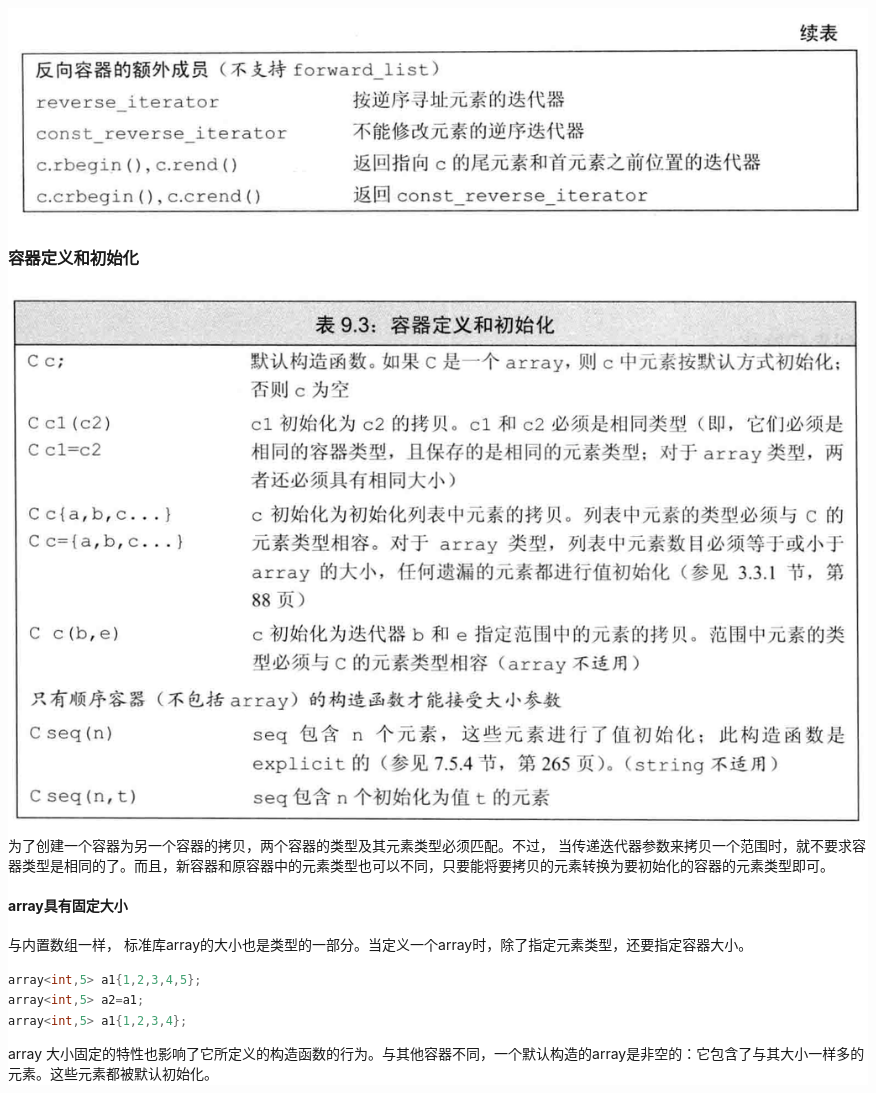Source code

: ![](image/2023-03-26-11-51-42.png)
### 容器定义和初始化
![](image/2023-03-26-11-53-04.png)
为了创建一个容器为另一个容器的拷贝，两个容器的类型及其元素类型必须匹配。不过， 当传递迭代器参数来拷贝一个范围时，就不要求容器类型是相同的了。而且，新容器和原容器中的元素类型也可以不同，只要能将要拷贝的元素转换为要初始化的容器的元素类型即可。
#### array具有固定大小
与内置数组一样， 标准库array的大小也是类型的一部分。当定义一个array时，除了指定元素类型，还要指定容器大小。
```cpp
array<int,5> a1{1,2,3,4,5};
array<int,5> a2=a1;
array<int,5> a1{1,2,3,4};
 ```
array 大小固定的特性也影响了它所定义的构造函数的行为。与其他容器不同，一个默认构造的array是非空的：它包含了与其大小一样多的元素。这些元素都被默认初始化。
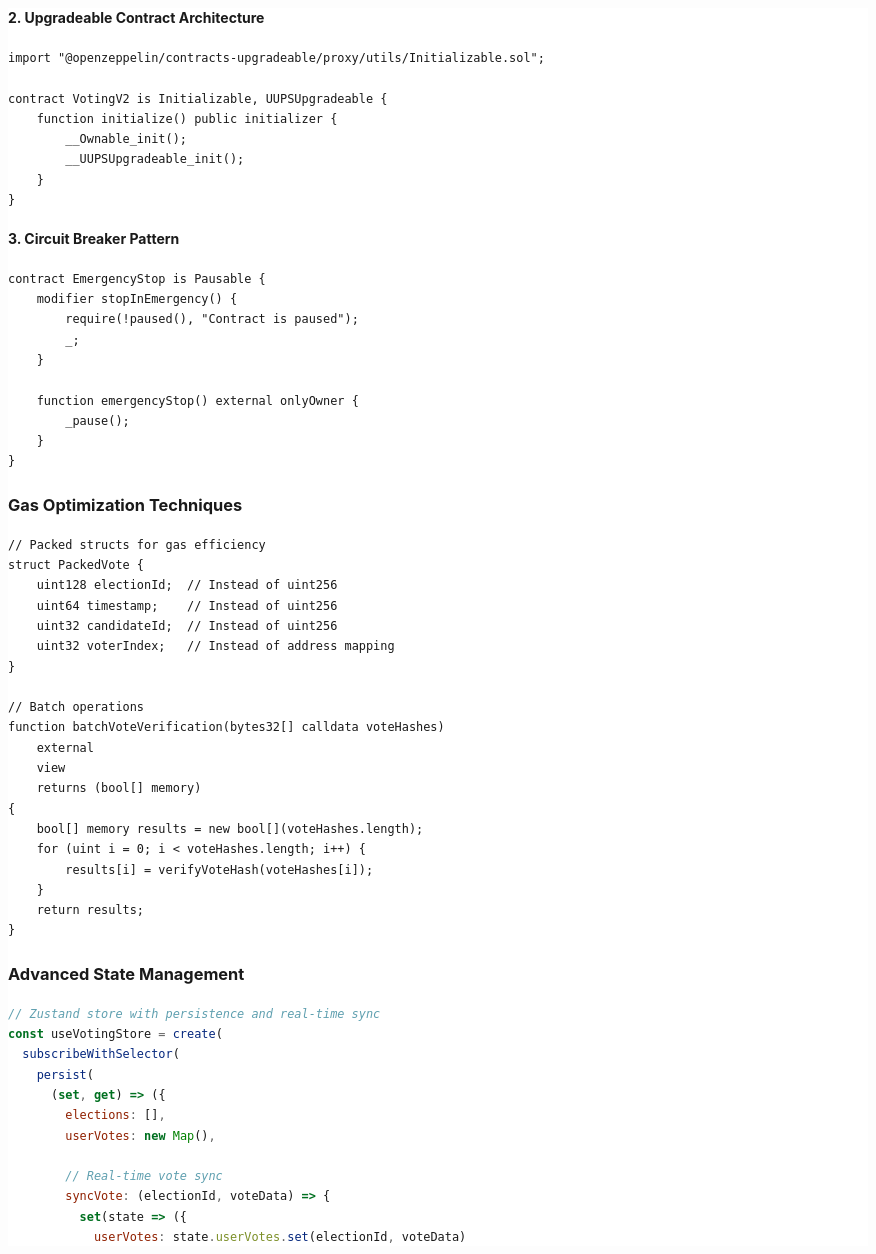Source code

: #### 2. **Upgradeable Contract Architecture**
```solidity
import "@openzeppelin/contracts-upgradeable/proxy/utils/Initializable.sol";

contract VotingV2 is Initializable, UUPSUpgradeable {
    function initialize() public initializer {
        __Ownable_init();
        __UUPSUpgradeable_init();
    }
}
```

#### 3. **Circuit Breaker Pattern**
```solidity
contract EmergencyStop is Pausable {
    modifier stopInEmergency() {
        require(!paused(), "Contract is paused");
        _;
    }
    
    function emergencyStop() external onlyOwner {
        _pause();
    }
}
```

### Gas Optimization Techniques
```solidity
// Packed structs for gas efficiency
struct PackedVote {
    uint128 electionId;  // Instead of uint256
    uint64 timestamp;    // Instead of uint256
    uint32 candidateId;  // Instead of uint256
    uint32 voterIndex;   // Instead of address mapping
}

// Batch operations
function batchVoteVerification(bytes32[] calldata voteHashes) 
    external 
    view 
    returns (bool[] memory) 
{
    bool[] memory results = new bool[](voteHashes.length);
    for (uint i = 0; i < voteHashes.length; i++) {
        results[i] = verifyVoteHash(voteHashes[i]);
    }
    return results;
}
```

### Advanced State Management
```javascript
// Zustand store with persistence and real-time sync
const useVotingStore = create(
  subscribeWithSelector(
    persist(
      (set, get) => ({
        elections: [],
        userVotes: new Map(),
        
        // Real-time vote sync
        syncVote: (electionId, voteData) => {
          set(state => ({
            userVotes: state.userVotes.set(electionId, voteData)
```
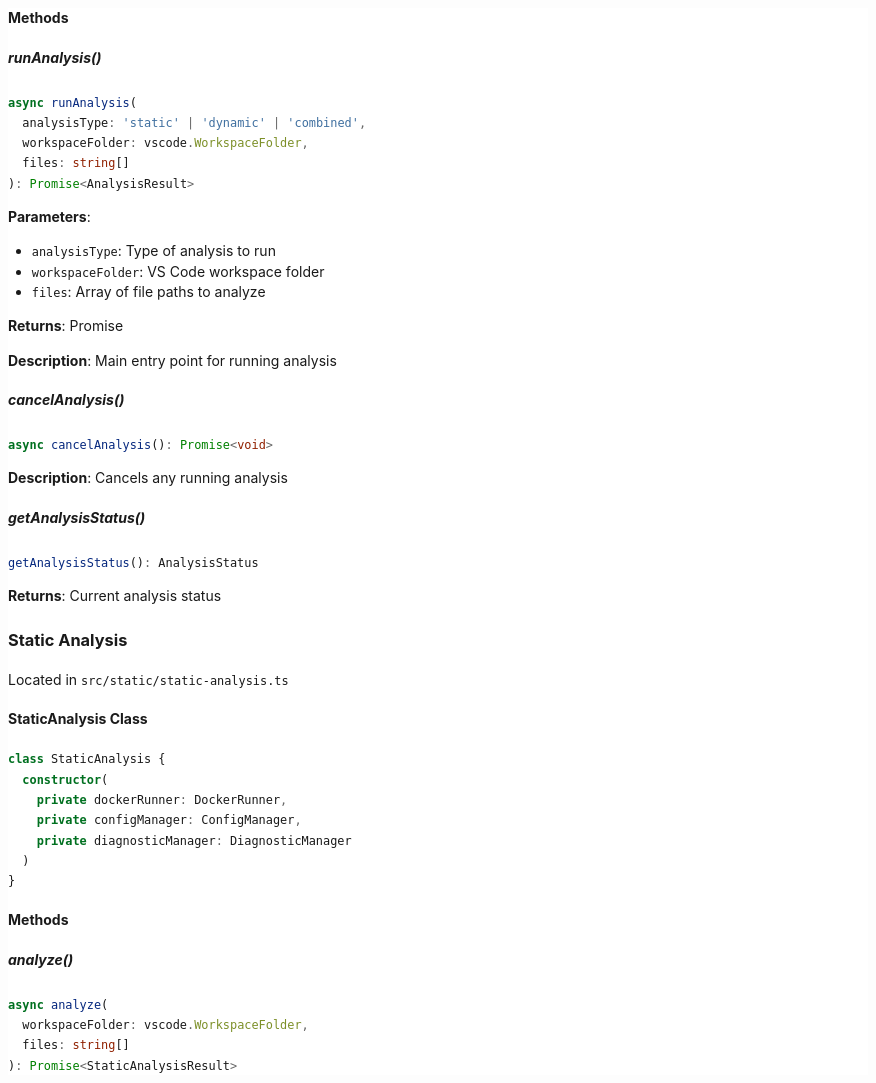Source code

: #### Methods

##### runAnalysis()
```typescript
async runAnalysis(
  analysisType: 'static' | 'dynamic' | 'combined',
  workspaceFolder: vscode.WorkspaceFolder,
  files: string[]
): Promise<AnalysisResult>
```

**Parameters**:
- `analysisType`: Type of analysis to run
- `workspaceFolder`: VS Code workspace folder
- `files`: Array of file paths to analyze

**Returns**: Promise<AnalysisResult>

**Description**: Main entry point for running analysis

##### cancelAnalysis()
```typescript
async cancelAnalysis(): Promise<void>
```

**Description**: Cancels any running analysis

##### getAnalysisStatus()
```typescript
getAnalysisStatus(): AnalysisStatus
```

**Returns**: Current analysis status

### Static Analysis
Located in `src/static/static-analysis.ts`

#### StaticAnalysis Class
```typescript
class StaticAnalysis {
  constructor(
    private dockerRunner: DockerRunner,
    private configManager: ConfigManager,
    private diagnosticManager: DiagnosticManager
  )
}
```

#### Methods

##### analyze()
```typescript
async analyze(
  workspaceFolder: vscode.WorkspaceFolder,
  files: string[]
): Promise<StaticAnalysisResult>
```

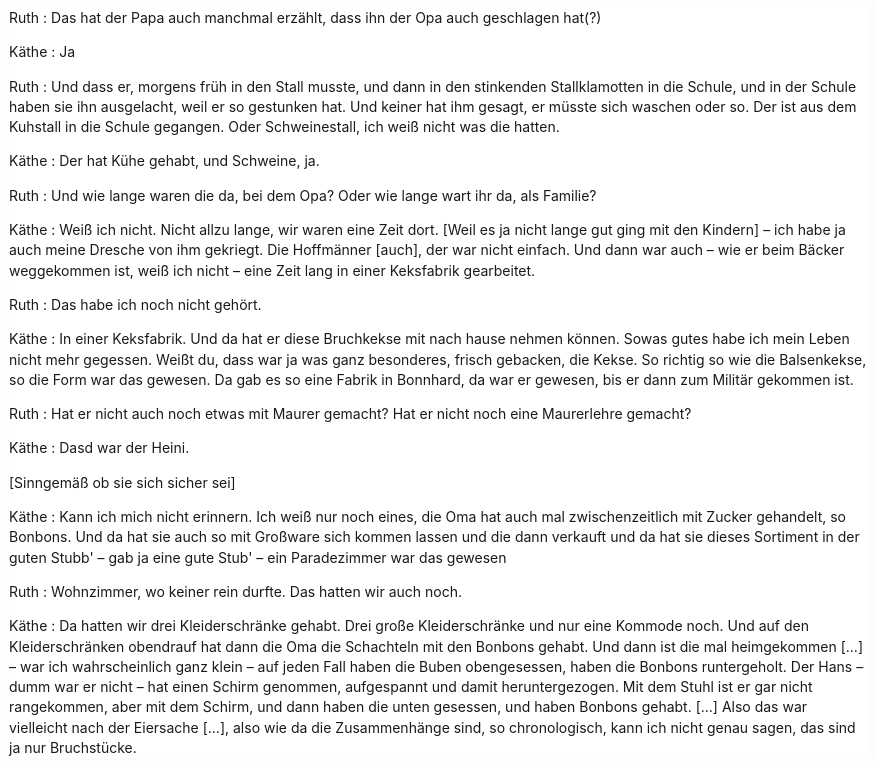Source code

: Ruth
:	Das hat der Papa auch manchmal erzählt, dass ihn der Opa auch geschlagen hat(?)

Käthe
:	Ja

Ruth
:	Und dass er, morgens früh in den Stall musste, und dann in den stinkenden Stallklamotten in die Schule, und in der Schule haben sie ihn ausgelacht, weil er so gestunken hat. Und keiner hat ihm gesagt, er müsste sich waschen oder so. Der ist aus dem Kuhstall in die Schule gegangen. Oder Schweinestall, ich weiß nicht was die hatten. 

Käthe
:	Der hat Kühe gehabt, und Schweine, ja.

Ruth
:	Und wie lange waren die da, bei dem Opa? Oder wie lange wart ihr da, als Familie?

Käthe
:	Weiß ich nicht. Nicht allzu lange, wir waren eine Zeit dort. [Weil es ja nicht lange gut ging mit den Kindern] – ich habe ja auch meine Dresche von ihm gekriegt. Die Hoffmänner [auch], der war nicht einfach. Und dann war auch – wie er beim Bäcker weggekommen ist, weiß ich nicht – eine Zeit lang in einer Keksfabrik gearbeitet. 

Ruth
:	Das habe ich noch nicht gehört.

Käthe
:	In einer Keksfabrik. Und da hat er diese Bruchkekse mit nach hause nehmen können. Sowas gutes habe ich mein Leben nicht mehr gegessen. Weißt du, dass war ja was ganz besonderes, frisch gebacken, die Kekse. So richtig so wie die Balsenkekse, so die Form war das gewesen. Da gab es so eine Fabrik in Bonnhard, da war er gewesen, bis er dann zum Militär gekommen ist. 

Ruth
:	Hat er nicht auch noch etwas mit Maurer gemacht? Hat er nicht noch eine Maurerlehre gemacht?

Käthe
:	Dasd war der Heini. 

[Sinngemäß ob sie sich sicher sei]

Käthe
:	Kann ich mich nicht erinnern. Ich weiß nur noch eines, die Oma hat auch mal zwischenzeitlich mit Zucker gehandelt, so Bonbons. Und da hat sie auch so mit Großware sich kommen lassen und die dann verkauft und da hat sie dieses Sortiment in der guten Stubb' – gab ja eine gute Stub' – ein Paradezimmer war das gewesen

Ruth
:	Wohnzimmer, wo keiner rein durfte. Das hatten wir auch noch.

Käthe
:	Da hatten wir drei Kleiderschränke gehabt. Drei große Kleiderschränke und nur eine Kommode noch. Und auf den Kleiderschränken obendrauf hat dann die Oma die Schachteln mit den Bonbons gehabt. Und dann ist die mal heimgekommen […] – war ich wahrscheinlich ganz klein – auf jeden Fall haben die Buben obengesessen, haben die Bonbons runtergeholt. Der Hans – dumm war er nicht – hat einen Schirm genommen, aufgespannt und damit heruntergezogen. Mit dem Stuhl ist er gar nicht rangekommen, aber mit dem Schirm, und dann haben die unten gesessen, und haben Bonbons gehabt. […] Also das war vielleicht nach der Eiersache […], also wie da die Zusammenhänge sind, so chronologisch, kann ich nicht genau sagen, das sind ja nur Bruchstücke.


[^anwerbung]: Käthe bezieht sich hier auf das Anwerbungsabkommen der SS mit der (ebenfalls faschistischen) ungarischen Pfeilkreuzlerregierung, dass Volksdeutsche aus Ungarn ihren (verpflichtenden) Wehrdienst auch in der Waffen-SS ableisten konnten. Hintergrund war, dass der SS bald nach der Machtübernahme die Rekrutierung im reichsdeutschen Inland verboten wurde, um die Rivalität mit der Wehrmacht zu dämpfen.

__Task requirements__
Wherever the string "image" turns up in the material, copy the whole line.

__Answer space__
: ![](image/2023-03-26-11-51-42.png)
![](image/2023-03-26-11-53-04.png)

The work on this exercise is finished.